Ringfort (Rath), Faghbane, Co. Kerry
Co. Kerry |
Ringforts
In the pastureland east of Killarney, roughly 260 metres south of the River Flesk, a circular earthen bank sits almost entirely swallowed by dense overgrowth.
The structure is a rath, the Irish term for a ringfort, the kind of enclosed farmstead that was built and occupied across Ireland largely during the early medieval period, roughly between the fifth and twelfth centuries. Thousands survive across the country, though many have been reduced to faint crop marks or ploughed out of existence entirely. This one at Faghbane has fared somewhat better in outline, measuring approximately 31 metres in diameter, with an internal bank height of around 0.8 metres and an external height of about 1.5 metres.
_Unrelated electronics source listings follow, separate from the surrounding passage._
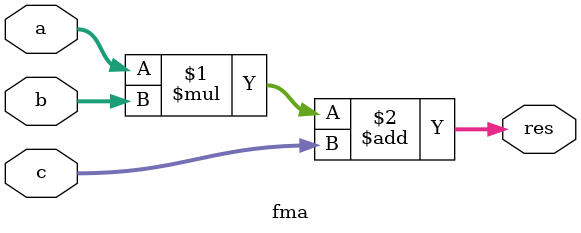
<source format=sv>
module fma #(
    BW = 8
)
(
    input logic [BW-1:0] a,
    input logic [BW-1:0] b,
    input logic [BW-1:0] c,
    output logic [2*BW-1:0] res
);

assign res = a*b + c;   

endmodule
</source>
The difference in those two measurements reflects how the enclosing bank was typically thrown up from a surrounding ditch, giving a more imposing face to anyone approaching from outside.
What makes the Faghbane rath quietly interesting is how consistently it has been recorded across very different methods of observation. The Ordnance Survey six-inch maps of 1846 and 1893 to 1894 both show a circular enclosure of around 30 metres, suggesting the earthwork was already well enough defined in the nineteenth century to catch the attention of surveyors working at ground level. Then, in 1983, an aerial photograph confirmed the same circular form from above, the cropmark or earthwork shadow still legible from altitude more than a century after those first map records. The site also does not stand in isolation. A second rath lies approximately 90 metres to the east-south-east, a pairing that hints at a landscape once more densely settled than the present pasture would suggest.